As the interoperability discussion continues, so does the frustration of many who have worked on this issue for decades but haven’t seen their goals realized. So it makes sense to take a look into the future of what could be bright spot, given the right circumstances, some money and a will to make it work. Satellite technology has proven itself during major events but its limitations are known. During Hurricane Katrina, satellite technology allowed for some semblance of interoperability when most communications systems were down, including allowing the U.S. Department of Veterans Affairs medical centers to provide connections for veterans and order medications. As useful as satellite communications can be, it’s limited by a necessity for a clear line of site and spot beam capacity. It also is susceptible to heavy rains.
A new satellite launched three years ago by Hughes has the ability to be a “game changer,” in the words of some neutral panelists at a recent emergency management summit. The new satellite, which Hughes calls Spaceway, offers path diversity. It doesn’t just bounce up from an antenna to the satellite and reflect down to a ground hub and connect to the Internet or a data center like the traditional satellite. The Spaceway is a router in the sky that can make multiple connections at once, enabling conference calls and video conferencing. The Department of Defense tested the satellite’s ability in 2009, creating video teleconferencing between the U.S. Northern Command, the Naval Surface Warfare Center’s Dahlgren Division and the Space and Naval Warfare Systems Center in San Diego. The after-action report described it as “relatively quick to set up with the ability to carry on high-definition, clear and stable communications with other locations.” FEMA was scheduled to test it during winter 2011.
With the Spaceway, user groups can be built prior to an event and connect when necessary. Agencies, counties, states and private-sector entities that don’t work together every day can connect quickly during a crisis when other terrestrial communications are not working. The Spaceway satellite is more akin to a mesh network than the traditional reflector satellite, which enables it to invoke community groups. Another way of describing it is “any to any” connectivity instead of “one to one” connectivity. Tony Bardo, assistant vice president of Government Solutions at Hughes, called it a “Plan B” network. “If the ground infrastructure is down and you are unable to put together a user group, your P25 radios and so forth are down and you can still get to the governor’s office. You can quickly invoke a community of users and managers and decision-makers that have access to this Plan B network. And we don’t have a Plan B right now.”
During Hurricane Katrina, circuits and Bell South towers were inoperable because they were submerged by the flooding. When the towers fell during 9/11, cables and servers went down under the rubble. “These structures on the ground that support our telecommunications are very much in harm’s way when it comes to natural disasters and attacks,” Bardo said. With Spaceway, both the satellite and the routing capacity are 22,000 miles above earth and away from harm, unlike ground-based communication infrastructure. “If you think about that ground hub in the old system, the ground hub is the router,” Bardo said. “The intelligence is taking place on the ground. Spaceway, with its router in the sky, can enable me to communicate with you in another field office and add another party somewhere else, and out of harm’s way. I send up your IP address, and it connects me with you. I want to connect with the data center, so I send up the IP address on the antenna of the data center and it connects me there.”
More Capacity
The traditional satellite that’s been used thus far is a reflector network that offers a single large beam of coverage. There are about 15 of them over North America. Spaceway has about 100 spot beams that are 200 or more miles wide, high and deep. “Imagine a soccer net draped over the central part of America,” said Bardo, who added that Spaceway is a 10-gig satellite with the capacity of “seven or eight of the traditional satellites over North America.” An advantage of the 100 or so spot beams is that they can help overcome heavy rain, the Achilles’ heel of traditional satellites. “When you’re operating a [traditional] satellite that has a single beam across the country and one part of the country is getting heavy rain, there’s not a lot that can be done in real time,” Bardo said.

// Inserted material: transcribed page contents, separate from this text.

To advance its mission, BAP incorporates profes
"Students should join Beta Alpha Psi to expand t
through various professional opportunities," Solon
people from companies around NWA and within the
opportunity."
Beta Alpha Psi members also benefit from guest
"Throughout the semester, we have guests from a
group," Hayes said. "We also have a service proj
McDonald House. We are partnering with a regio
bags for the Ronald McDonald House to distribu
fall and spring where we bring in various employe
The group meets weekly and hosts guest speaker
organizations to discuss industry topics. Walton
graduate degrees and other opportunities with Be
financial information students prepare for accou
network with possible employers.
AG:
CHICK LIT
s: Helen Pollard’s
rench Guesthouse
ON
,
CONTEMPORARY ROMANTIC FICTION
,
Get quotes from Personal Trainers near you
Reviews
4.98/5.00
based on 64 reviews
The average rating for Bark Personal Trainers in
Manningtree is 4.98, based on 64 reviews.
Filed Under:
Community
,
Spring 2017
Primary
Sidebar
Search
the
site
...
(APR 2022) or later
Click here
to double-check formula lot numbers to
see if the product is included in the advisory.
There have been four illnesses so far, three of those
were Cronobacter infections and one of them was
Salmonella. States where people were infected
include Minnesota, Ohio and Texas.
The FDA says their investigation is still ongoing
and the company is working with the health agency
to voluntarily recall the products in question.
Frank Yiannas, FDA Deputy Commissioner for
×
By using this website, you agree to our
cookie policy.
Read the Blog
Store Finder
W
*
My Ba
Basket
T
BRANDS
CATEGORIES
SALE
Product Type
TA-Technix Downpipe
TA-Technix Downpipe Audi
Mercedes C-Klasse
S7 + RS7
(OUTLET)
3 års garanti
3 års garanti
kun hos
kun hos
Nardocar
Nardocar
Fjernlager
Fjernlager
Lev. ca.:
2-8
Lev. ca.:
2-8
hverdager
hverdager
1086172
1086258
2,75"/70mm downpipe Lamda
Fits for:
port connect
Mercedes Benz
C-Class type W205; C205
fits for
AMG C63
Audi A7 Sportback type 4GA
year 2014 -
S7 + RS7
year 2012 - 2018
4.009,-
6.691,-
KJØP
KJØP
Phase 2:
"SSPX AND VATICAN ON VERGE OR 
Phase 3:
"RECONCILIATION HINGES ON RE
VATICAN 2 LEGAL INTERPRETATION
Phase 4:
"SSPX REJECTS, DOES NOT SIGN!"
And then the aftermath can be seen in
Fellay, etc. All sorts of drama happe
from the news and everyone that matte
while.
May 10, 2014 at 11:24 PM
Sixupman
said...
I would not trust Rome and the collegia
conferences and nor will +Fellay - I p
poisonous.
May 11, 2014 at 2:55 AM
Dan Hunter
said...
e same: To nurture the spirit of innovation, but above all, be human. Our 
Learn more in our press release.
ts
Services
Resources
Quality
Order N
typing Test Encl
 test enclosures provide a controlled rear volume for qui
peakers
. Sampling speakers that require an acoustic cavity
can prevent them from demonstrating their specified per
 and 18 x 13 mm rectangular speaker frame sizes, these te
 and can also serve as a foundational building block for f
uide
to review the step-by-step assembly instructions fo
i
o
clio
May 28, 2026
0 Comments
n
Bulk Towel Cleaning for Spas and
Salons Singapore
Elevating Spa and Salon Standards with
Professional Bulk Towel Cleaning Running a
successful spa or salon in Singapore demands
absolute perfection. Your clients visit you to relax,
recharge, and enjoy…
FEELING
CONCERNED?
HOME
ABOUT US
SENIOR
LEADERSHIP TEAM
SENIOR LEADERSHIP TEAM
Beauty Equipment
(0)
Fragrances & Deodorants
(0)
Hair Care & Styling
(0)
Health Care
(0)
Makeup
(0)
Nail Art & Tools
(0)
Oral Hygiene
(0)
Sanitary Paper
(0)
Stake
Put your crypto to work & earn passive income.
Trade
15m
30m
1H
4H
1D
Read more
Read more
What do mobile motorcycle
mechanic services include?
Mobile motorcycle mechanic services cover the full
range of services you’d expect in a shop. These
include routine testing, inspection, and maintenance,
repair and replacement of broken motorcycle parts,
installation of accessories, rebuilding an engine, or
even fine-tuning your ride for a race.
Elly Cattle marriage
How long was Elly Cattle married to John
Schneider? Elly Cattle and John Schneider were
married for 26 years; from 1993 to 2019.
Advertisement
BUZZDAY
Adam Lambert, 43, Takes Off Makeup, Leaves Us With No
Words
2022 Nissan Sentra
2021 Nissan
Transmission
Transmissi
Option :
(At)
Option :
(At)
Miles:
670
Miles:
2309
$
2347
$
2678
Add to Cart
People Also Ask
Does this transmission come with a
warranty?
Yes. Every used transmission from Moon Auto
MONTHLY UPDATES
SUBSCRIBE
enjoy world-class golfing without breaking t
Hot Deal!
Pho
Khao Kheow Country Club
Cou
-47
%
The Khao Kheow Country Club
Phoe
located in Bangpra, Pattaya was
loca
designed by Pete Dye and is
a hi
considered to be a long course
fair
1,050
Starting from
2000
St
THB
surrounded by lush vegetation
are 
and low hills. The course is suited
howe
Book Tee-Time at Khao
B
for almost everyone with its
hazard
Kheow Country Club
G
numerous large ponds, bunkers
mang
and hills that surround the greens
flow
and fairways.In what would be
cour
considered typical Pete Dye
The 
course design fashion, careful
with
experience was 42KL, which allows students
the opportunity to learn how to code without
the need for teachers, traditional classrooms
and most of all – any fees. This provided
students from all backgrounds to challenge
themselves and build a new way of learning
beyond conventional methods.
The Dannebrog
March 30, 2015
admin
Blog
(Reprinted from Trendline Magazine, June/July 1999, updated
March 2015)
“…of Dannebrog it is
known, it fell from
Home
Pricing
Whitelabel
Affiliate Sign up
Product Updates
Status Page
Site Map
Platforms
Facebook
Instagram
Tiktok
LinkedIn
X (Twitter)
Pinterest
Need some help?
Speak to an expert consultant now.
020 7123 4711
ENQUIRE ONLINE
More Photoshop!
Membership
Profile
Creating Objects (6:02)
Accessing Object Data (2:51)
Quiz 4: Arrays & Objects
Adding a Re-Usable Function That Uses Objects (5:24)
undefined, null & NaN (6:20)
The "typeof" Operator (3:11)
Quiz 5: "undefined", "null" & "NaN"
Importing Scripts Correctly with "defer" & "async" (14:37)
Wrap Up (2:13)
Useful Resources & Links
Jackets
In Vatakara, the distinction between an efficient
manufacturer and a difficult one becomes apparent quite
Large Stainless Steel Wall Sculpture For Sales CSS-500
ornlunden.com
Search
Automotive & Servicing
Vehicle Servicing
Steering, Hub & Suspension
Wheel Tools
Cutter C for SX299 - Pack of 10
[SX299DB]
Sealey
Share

Bardo said Hughes has the ability to adjust Spaceway to heavy rain. A link to the National Weather Service senses if weather is affecting transmission in a certain area, allowing the reallocation of power from one spot beam to another to boost power in the affected area. In the event of a cyberattack, a Spaceway network would be vulnerable in the sense that a cyberattack could disable computing systems, clouds and data centers that could be accessed by the satellite connectivity. But the satellite itself wouldn’t be the target, Bardo said. “It’s a private network, not part of the Internet.” The cost of each site would be about $2,200. Other network charges would apply depending on the number of gateways required.